La Condition magique, Hubert Haddad
La Condition magique, Zulma, coll. de poche, 18 septembre 2014, 288 pages, 9,95 €
Ecrivain(s): Hubert Haddad Edition: Zulma
« L’erreur des cartésiens c’est de séparer la pensée de l’imaginaire. Il n’y a pas de pensée sans imaginaire. Dans un roman, ça ne m’intéresse pas de faire une coupe. Je veux qu’on traverse un monde. Quant au romantisme, je crois qu’on y reviendra toujours : le romantisme, c’est la passion. Ce qui ne tient pas, c’est la pose »
Hubert Haddad
L’auteur est né à Tunis en 1947 et suit l’exil de ses parents quelques années plus tard, à Belleville, Ménilmontant, puis dans les banlieues populaires. Il est à la fois poète, romancier, nouvelliste, dramaturge, essayiste, peintre et illustrateur. Il explore, depuis son premier recueil de poèmes, Le Charnier déductif, en 1967, toutes les voies de la littérature, de l’art et de l’imaginaire. Pour Haddad, la poésie a vite pris une place particulière : « multiple et exclusive dans ses investigations tant verbales que plastiques ».

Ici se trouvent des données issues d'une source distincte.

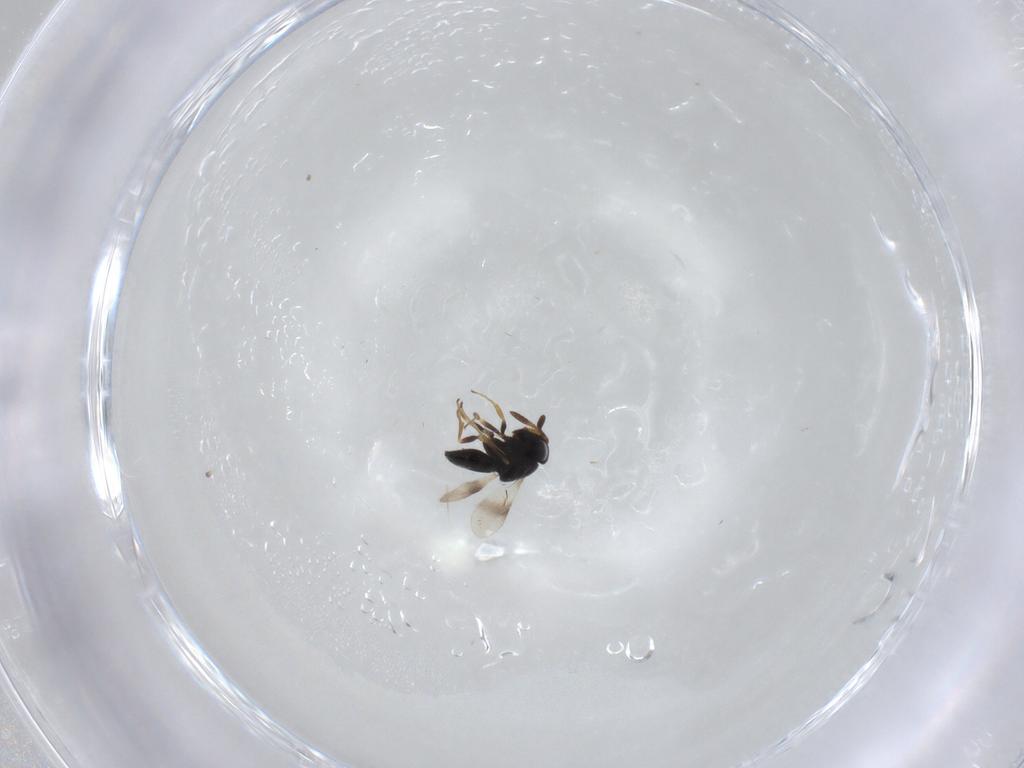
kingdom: Animalia
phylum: Arthropoda
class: Insecta
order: Hymenoptera
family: Scelionidae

Sa pratique multiformes d’écriture, ajoutée à son expérience dans l’animation d’ateliers d’écriture, l’ont conduit à écrire Le Nouveau Magasin d’écriture (2006, éditions Zulma), sorte d’encyclopédie en action de la littérature et de l’art d’écrire. Suivi, en 2007, du Nouveau Nouveau Magasin d’écriture, dédié à l’action imaginative à travers deux cents gravures choisies pour leur pouvoir d’évocation. Après une investigation des domaines du fantastique sous un jour assez cru, tendance hyperréaliste, l’auteur écritPerdus dans un profond sommeil (1986, éditions Albin Michel) et publie L’Univers, roman dictionnaire, œuvre-monde, en 1999 chez Zulma. S’ensuivent des éclats de littérature, fragments scintillants, trempés au zirconium, à reflets prismatiques et variables : Oxyde de réduction (2009, éditions Dumerchez), Géométrie d’un rêve (2009, éditions Zulma), Le Peintre d’éventail et Les haïkus du peintre d’éventail, poèmes (2013, Zulma).

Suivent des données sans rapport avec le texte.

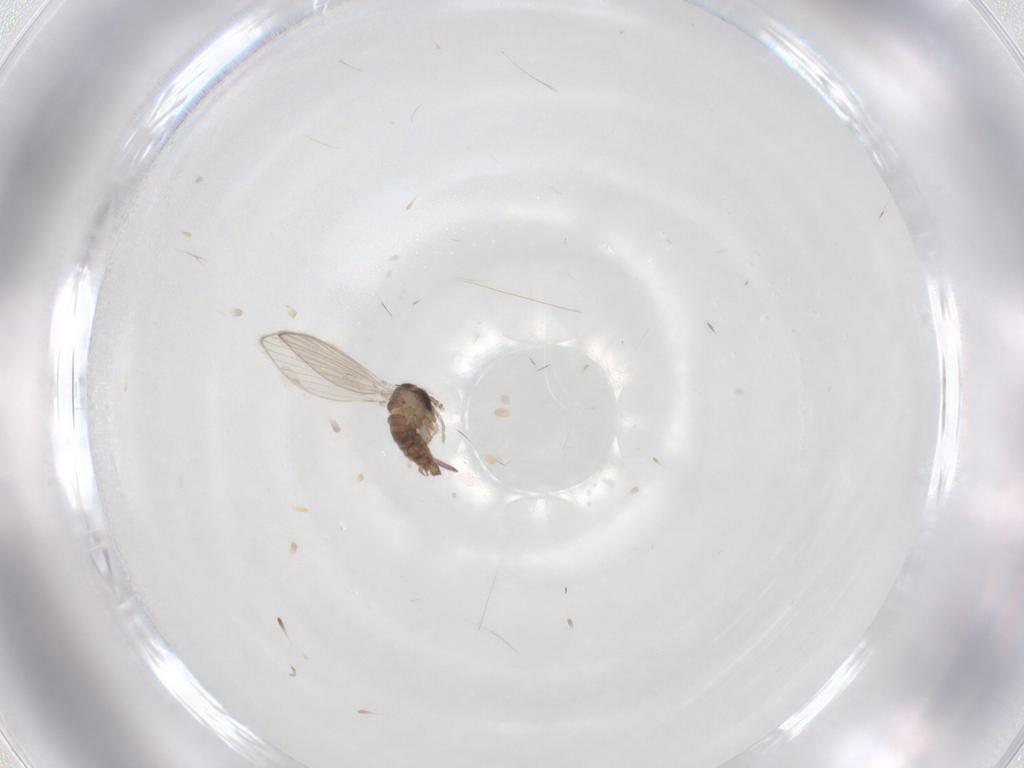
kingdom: Animalia
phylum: Arthropoda
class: Insecta
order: Diptera
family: Psychodidae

Au sujet de l’idéal de redonner une place en littérature à l’imaginaire dans sa dimension ontologique, à ses pouvoirs infinis, Hubert Haddad, accompagné d’écrivains comme Jean-Luc Moreau, Marc Petit, Georges-Olivier Châteaureynaud, Patrick Lainé, Frédérick Tristan, déclare : « Nous sommes contemporains des mythes. Les mythes nous traversent. Il y a ce fond abyssal de l’imaginaire. En plus, pour moi, la poésie est essentielle. Il n’y a pas de littérature sans poésie. La poésie, c’est nos coordonnées dans l’univers ».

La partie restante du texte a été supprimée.